Monday, October 12, 2009

The Ninth Year of Afghanistan War


After eight years of war is it time to change sides?


Last week America's fighting involvement in Afghanistan began its ninth year. This is longer than the USA was involved in World War I and II.

As we learned in Iraq, men bent on killing American soldiers can be persuaded to change sides. It took about three hundred dollars a month, per Sunni, to get the Sunni Iraqi to switch to our side. This could be one way the US could use to get out of Afghanistan.

The reason this approach might work in Afghanistan is the fact that the Taliban is not a monolith. They have no supreme commander or war lord leading their fight. The Taliban groups are many. They have different motives and agree only on one thing: ridding their country of foreigners.

The Taliban have shown they can switch sides with little difficulty. They did it with the Soviets until they wore them out. They want to be on the winning side, so war lords or scattered groups switch back and forth, going with the one they think has the best chance of winning. "Changing sides is the Afghanistan way of war", writes Fotini Christia and Michael Semple in the July-August, 2009, issue of Foreign Affairs

Last August the people of the Islamic Republic of Afghanistan (President Hamid Karzai's government) held a presidential election. Two months later, both leading candidates claim to have won. The UN observers have documented fraud and corruption during and since the voting.

Democracy, elections, our four freedoms are completely foreign to the Karzai brothers. President Karzai's brother is well-known to be involved in corruption and the opium racket.
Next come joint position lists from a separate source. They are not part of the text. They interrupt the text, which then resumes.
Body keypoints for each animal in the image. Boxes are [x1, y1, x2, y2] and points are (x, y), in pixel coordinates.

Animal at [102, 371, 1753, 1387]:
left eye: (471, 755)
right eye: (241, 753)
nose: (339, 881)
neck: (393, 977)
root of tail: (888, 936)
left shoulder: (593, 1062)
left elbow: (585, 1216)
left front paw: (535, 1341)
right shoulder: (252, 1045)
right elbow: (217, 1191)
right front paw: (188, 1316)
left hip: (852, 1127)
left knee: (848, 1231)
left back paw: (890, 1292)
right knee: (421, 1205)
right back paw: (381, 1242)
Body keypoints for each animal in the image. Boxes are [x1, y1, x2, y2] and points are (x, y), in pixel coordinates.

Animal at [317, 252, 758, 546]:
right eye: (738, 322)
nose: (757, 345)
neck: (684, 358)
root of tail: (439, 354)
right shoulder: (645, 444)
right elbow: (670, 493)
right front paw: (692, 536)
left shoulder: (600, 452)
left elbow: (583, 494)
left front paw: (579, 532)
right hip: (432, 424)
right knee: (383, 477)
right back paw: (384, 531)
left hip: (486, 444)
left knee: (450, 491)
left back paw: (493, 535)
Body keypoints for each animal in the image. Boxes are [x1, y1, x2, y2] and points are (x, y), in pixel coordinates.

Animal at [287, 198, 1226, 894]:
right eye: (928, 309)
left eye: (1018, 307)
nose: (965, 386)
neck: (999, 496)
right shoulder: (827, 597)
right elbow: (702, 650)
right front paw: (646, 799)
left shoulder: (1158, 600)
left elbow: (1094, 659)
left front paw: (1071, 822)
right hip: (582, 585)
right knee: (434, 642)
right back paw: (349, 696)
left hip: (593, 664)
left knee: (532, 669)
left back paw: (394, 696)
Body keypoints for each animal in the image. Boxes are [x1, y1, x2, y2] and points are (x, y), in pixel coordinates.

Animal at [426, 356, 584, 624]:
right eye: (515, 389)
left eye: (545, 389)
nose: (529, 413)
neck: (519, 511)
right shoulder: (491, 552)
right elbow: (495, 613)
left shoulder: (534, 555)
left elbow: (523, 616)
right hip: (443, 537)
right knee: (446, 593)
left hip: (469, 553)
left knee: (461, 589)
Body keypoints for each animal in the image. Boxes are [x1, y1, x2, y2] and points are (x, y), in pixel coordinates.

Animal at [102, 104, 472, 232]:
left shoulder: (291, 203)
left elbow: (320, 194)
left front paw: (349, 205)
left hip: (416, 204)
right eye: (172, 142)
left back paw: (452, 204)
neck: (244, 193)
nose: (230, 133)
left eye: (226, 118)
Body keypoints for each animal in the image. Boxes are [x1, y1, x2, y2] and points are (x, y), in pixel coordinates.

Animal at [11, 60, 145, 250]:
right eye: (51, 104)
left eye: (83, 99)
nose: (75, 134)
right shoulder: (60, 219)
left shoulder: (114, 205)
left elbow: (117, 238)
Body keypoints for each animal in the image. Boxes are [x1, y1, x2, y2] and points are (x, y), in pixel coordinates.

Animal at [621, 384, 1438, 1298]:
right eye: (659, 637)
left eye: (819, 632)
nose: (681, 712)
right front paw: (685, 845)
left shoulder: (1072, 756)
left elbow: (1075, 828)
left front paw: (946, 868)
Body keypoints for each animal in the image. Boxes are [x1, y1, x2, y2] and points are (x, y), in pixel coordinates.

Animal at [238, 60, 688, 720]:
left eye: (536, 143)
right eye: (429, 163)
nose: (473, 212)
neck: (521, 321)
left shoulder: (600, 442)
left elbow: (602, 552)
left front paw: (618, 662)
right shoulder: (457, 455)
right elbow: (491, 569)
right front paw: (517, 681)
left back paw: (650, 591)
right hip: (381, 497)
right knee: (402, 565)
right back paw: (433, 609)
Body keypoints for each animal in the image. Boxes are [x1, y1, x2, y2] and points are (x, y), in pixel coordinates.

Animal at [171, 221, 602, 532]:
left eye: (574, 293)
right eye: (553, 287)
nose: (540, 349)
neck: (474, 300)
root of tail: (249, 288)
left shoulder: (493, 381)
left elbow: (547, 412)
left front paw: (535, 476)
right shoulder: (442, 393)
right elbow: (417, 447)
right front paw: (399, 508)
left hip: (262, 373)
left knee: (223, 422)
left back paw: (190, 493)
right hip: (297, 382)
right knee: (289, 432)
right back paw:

American ideals cannot be pre-packaged for use anywhere, nor can they be force fed; they must be born out of the hearts of those seeking such ideals more than life itself.

The US did not go to Afghanistan to introduce democracy. I doubt the idea of killing so many civilians or staying this long was in the plans. Just one object: get ben Laden. The ill-conceived over-the-top US air raids on October 7, 2001, was only to capture or kill ben Laden, the mastermind behind the al Qaeda hi-jacked airliners that crashed into the World Trade Center and the Pentagon, Sept. 11, 2001.

The 9-ll attack was not a cause for war, though wars have begun with less provocation. One general is reported as saying, "bomb them back to the stone age." The knee-jerk reaction of the US president, vice president and congress was not one of our nation's greatest hours. Those in charge let revenge bubble to the top. An old sage reminds us: When hunting a particular rat, you don't need a large caliber weapon like an elephant gun.

Someone needs the inspiration of original thinking if this unnecessary war is to cease. Win over enough of the Taliban and together put an end to the al Qaeda in their Pakistan hide-away. Bring the troops home and turn loose the CIA to get ben Laden with as few civilian deaths as possible. This is the way criminal mass murderers are brought to justice, not with massive military force.

If the US could make friends with the Taliban (get out the money clip and force a smile), together we just might defeat al Qaedia, our original purpose. As a friend, the Taliban might institute a more just and favorable government. (Granted, this could be called wishful thinking.)

During the Korean War, had General Douglas MacArthur crossed the Yalu River into China as he said he was going to, the US would have really had a long-lasting war. Because President Harry Truman fired him, we averted such a catastrophe. MacArthur was a hero at the time. But the president was smarter. Wisely our Constitution keeps the final say on war in civilian hands.

President Obama must handle his generals as Truman did. Gen. Stanley McChrystal thinks adding 40 to 60,000 more troops will give us more time. More time for what? More time to see more innocent people die? More time for America and NATO soldiers killed? More time to undermine the new American president's desire for a peaceful world?

Changing sides is the Afghanistan way of war. Entering the ninth year of war, giving a look at the wisdom of the locals might be a good thing. The decision is with the president and congress, not the generals.